Whether or not it makes economic sense, Hollywood's invasion of the American hinterland, in search of taxpayer handouts, is driven on by a second factor -- the thrill some Americans get from any brush with celebrity. So star struck are some of us, apparently, that we'll gladly pick our own pockets to help pay the freight for Hollywood fat cats and wealthy film studios, just to say that a "star" came to town or that we served as props in some direct-to-DVD box office flop.
But the thrill seems to be wearing off in Las Vegas, New Mexico, a town that's become a magnet for movie-makers thanks to a retro ambiance and generous tax breaks offered by the state. A backlash appears to be building there and elsewhere against arrogant Hollywood invaders and the inconveniences they bring. Not everyone enjoys the fruits of the economic windfall they purportedly bring the state. And some "townies" have gone from welcoming to resentful.
Reports the L.A. Times:
"The filming has brought in a surge of money, but it has also brought tension. Store owners in Las Vegas, complaining that filming hurts their businesses, have clashed with film supporters, even calling for a moratorium on all productions.

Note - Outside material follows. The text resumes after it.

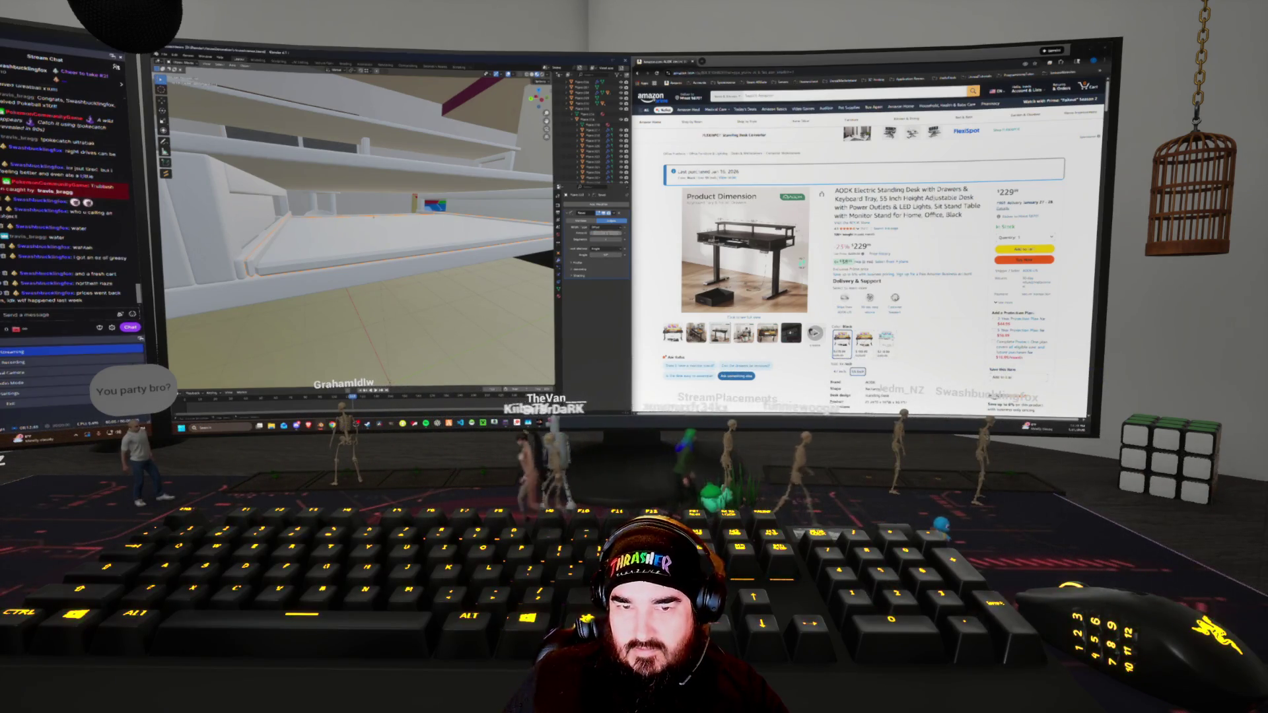
pyautogui.press('a')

As more and more movie production leaves California, sensible small towns across the country are getting a taste of Hollywood glitz -- and it isn't always sweet. "They act like they own the town," said Bob Korte, the owner of Korte's Furniture and Bicycles, who helped lead the effort in Las Vegas.
Other towns in New Mexico have moved to control filming, including Village of Los Ranchos de Albuquerque, which banned production after neighbors complained about disruption when several television shows filmed there."

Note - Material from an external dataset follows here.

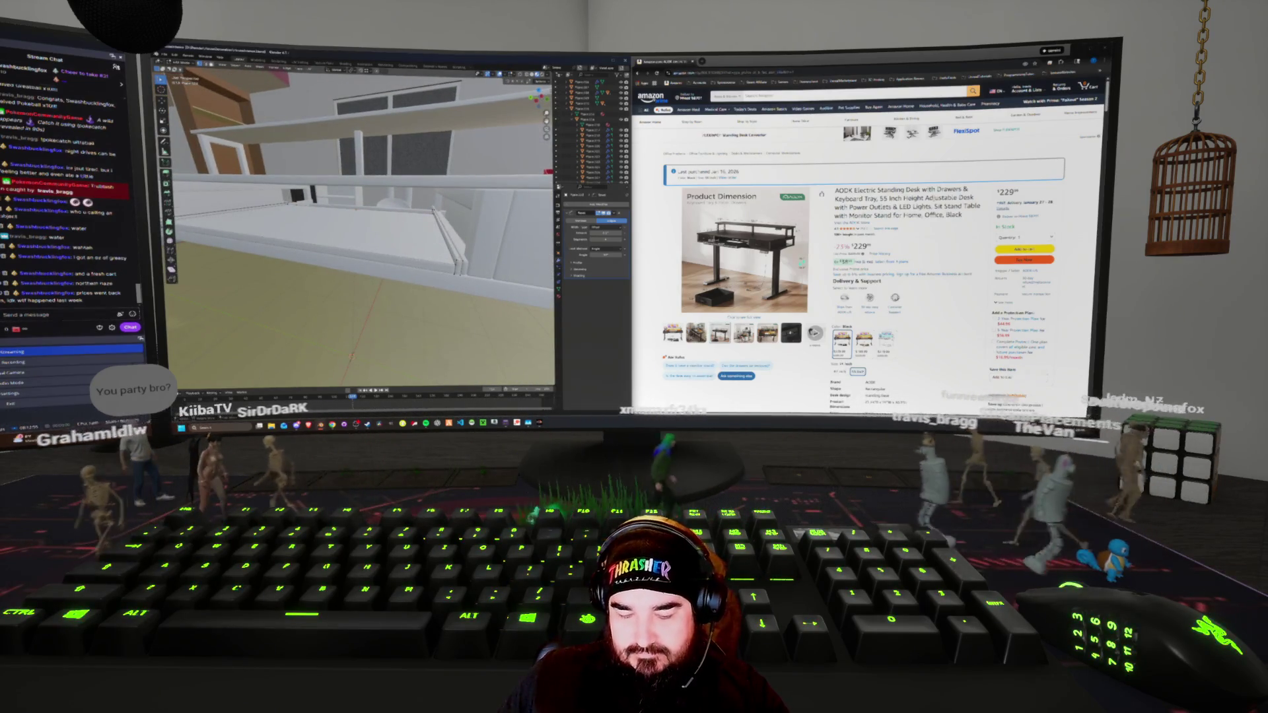
pyautogui.moveTo(430, 261); pyautogui.dragTo(396, 257, button='middle')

It remains to be seen whether the backlash will spread to the 40 other states that have jumped on the Hollywood welfare bandwagon, each vying with the others to see who can pour more taxpayer money into the pockets of movie moguls. So strong is the public's fascination (or is it "obsession"?) with celebrity that it may take years before the thrill wears off elsewhere -- and average Americans begin to seriously question whether subsidizing movie-makers makes dollars or sense.
Until then, Hollywood will squeeze everything it can out of the suckers out here in "fly-over country."